The task -> Format the listing text from the line containing "toaletní papír. Problémy" up to and including the line containing "málokomu. Snad největší" as a JSON list of strings, one string per line, with blank lines omitted.

The input ->
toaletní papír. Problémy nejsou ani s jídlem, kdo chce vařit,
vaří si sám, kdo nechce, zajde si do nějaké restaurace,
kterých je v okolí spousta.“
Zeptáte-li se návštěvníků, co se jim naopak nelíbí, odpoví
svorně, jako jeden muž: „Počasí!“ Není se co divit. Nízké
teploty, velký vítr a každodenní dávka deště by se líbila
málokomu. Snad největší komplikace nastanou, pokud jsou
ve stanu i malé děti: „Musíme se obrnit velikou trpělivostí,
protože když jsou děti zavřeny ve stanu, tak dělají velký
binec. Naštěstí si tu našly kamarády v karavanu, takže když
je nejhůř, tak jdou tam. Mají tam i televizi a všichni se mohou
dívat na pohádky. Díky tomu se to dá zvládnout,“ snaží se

* * *

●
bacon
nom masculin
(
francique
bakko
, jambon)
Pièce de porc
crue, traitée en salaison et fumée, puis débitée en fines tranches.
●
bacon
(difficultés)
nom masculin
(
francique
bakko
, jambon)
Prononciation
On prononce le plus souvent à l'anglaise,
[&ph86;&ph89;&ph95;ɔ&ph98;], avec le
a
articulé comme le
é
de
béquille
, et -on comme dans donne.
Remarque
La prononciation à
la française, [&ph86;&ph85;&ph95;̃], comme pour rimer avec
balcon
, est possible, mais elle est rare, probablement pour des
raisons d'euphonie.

Your response ->
[
  "toaletní papír. Problémy nejsou ani s jídlem, kdo chce vařit,",
  "vaří si sám, kdo nechce, zajde si do nějaké restaurace,",
  "kterých je v okolí spousta.“",
  "Zeptáte-li se návštěvníků, co se jim naopak nelíbí, odpoví",
  "svorně, jako jeden muž: „Počasí!“ Není se co divit. Nízké",
  "teploty, velký vítr a každodenní dávka deště by se líbila",
  "málokomu. Snad největší komplikace nastanou, pokud jsou"
]